Suppose you have the surface $z=3xy$ and you want to find the area that lies within the cylinder $x^2+y^2\leq 1$.
My homework is forcing me to use the parameterization
$$\textbf{r}_1(s,t)= <s\cos(t), s\sin(t), 3s^2\sin(t)\cos(t)>$$
I am having a difficult time visualizing this parameterization, and I do not have any graphing software to graph the surface, but I want to make sure I understand this concept.
This is quite obvious, but I want to be sure; using the above parameterization, I am not parameterizing the entire surface, right?
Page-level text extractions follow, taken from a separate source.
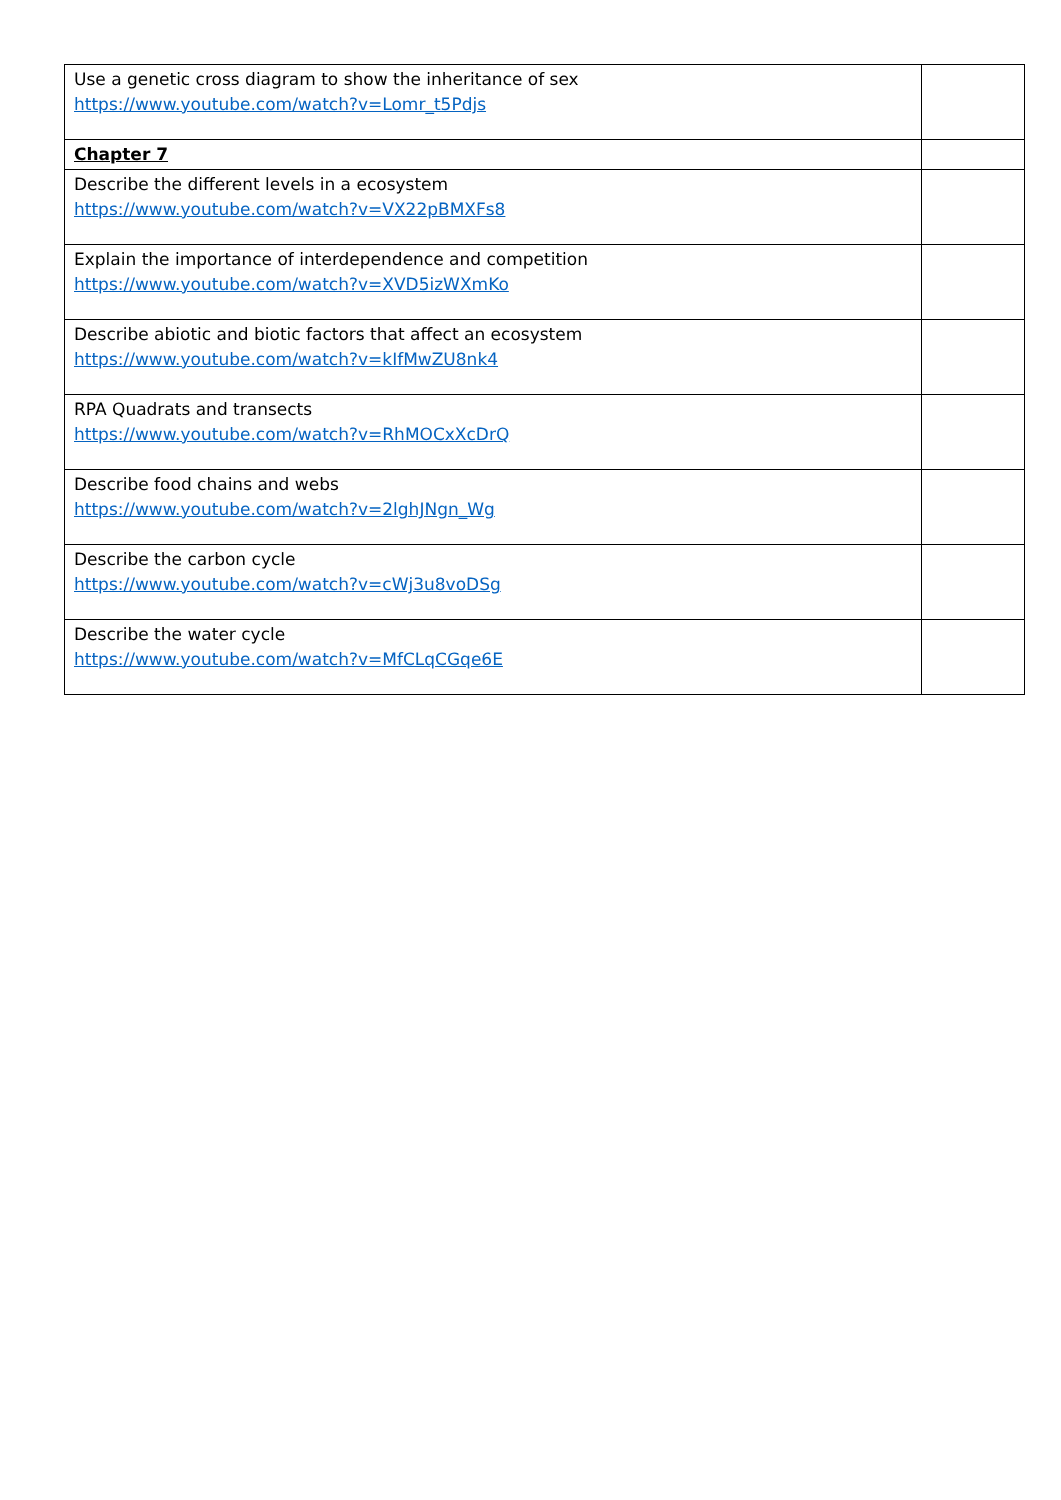| Use a genetic cross diagram to show the inheritance of sex https://www.youtube.com/watch?v=Lomr_t5Pdjs | |
| Chapter 7 | |
| Describe the different levels in a ecosystem https://www.youtube.com/watch?v=VX22pBMXFs8 | |
| Explain the importance of interdependence and competition https://www.youtube.com/watch?v=XVD5izWXmKo | |
| Describe abiotic and biotic factors that affect an ecosystem https://www.youtube.com/watch?v=kIfMwZU8nk4 | |
| RPA Quadrats and transects https://www.youtube.com/watch?v=RhMOCxXcDrQ | |
| Describe food chains and webs https://www.youtube.com/watch?v=2lghJNgn_Wg | |
| Describe the carbon cycle https://www.youtube.com/watch?v=cWj3u8voDSg | |
| Describe the water cycle https://www.youtube.com/watch?v=MfCLqCGqe6E | |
If I wanted to, I assume the parameterization would be $$\textbf{r}_2(s,t) = <s,t,3st>$$
Instead, is $\textbf{r}_1$ just the parameterization adjusted for the region – the region being the cylinder $x^2+y^2\leq 1$? That is, are we just making a revolution around $z=3xy$?
Any insight would be helpful.
Best Answer
Since in the end you have to integrate over the unit disc in the $(x,y)$-plane your source proposes to use polar coordinates instead of $x$ and $y$ as parameters. Then $x=s\cos t$, $y=s\sin t$. In this way the idea $z=3xy$ $\>(x^2+y^2\leq1)$ translates into $${\bf r}(s,t)=(s\cos t,s\sin t,3s^2\cos t\sin t)\qquad(0\leq s\leq 1, \ 0\leq t\leq2\pi)\ .$$ In order to find the area of this floppy disc $F$ we have to compute $${\bf r}_s=(\cos t,\sin t, 6s\cos t\sin t),\quad {\bf r}_t=\bigl(-s\sin t,s\cos t ,3s^2\cos(2t)\bigr)$$ and then $${\bf r}_s\times{\bf r}_t=(\ldots,\ldots,\ldots)\ .$$ The area is then finally given as $${\rm area}(F)=\int_0^1\int_0^{2\pi}\bigl|{\bf r}_s\times{\bf r}_t\bigr|\>dt\>ds\ .$$ The resulting integral will be simpler than dreaded.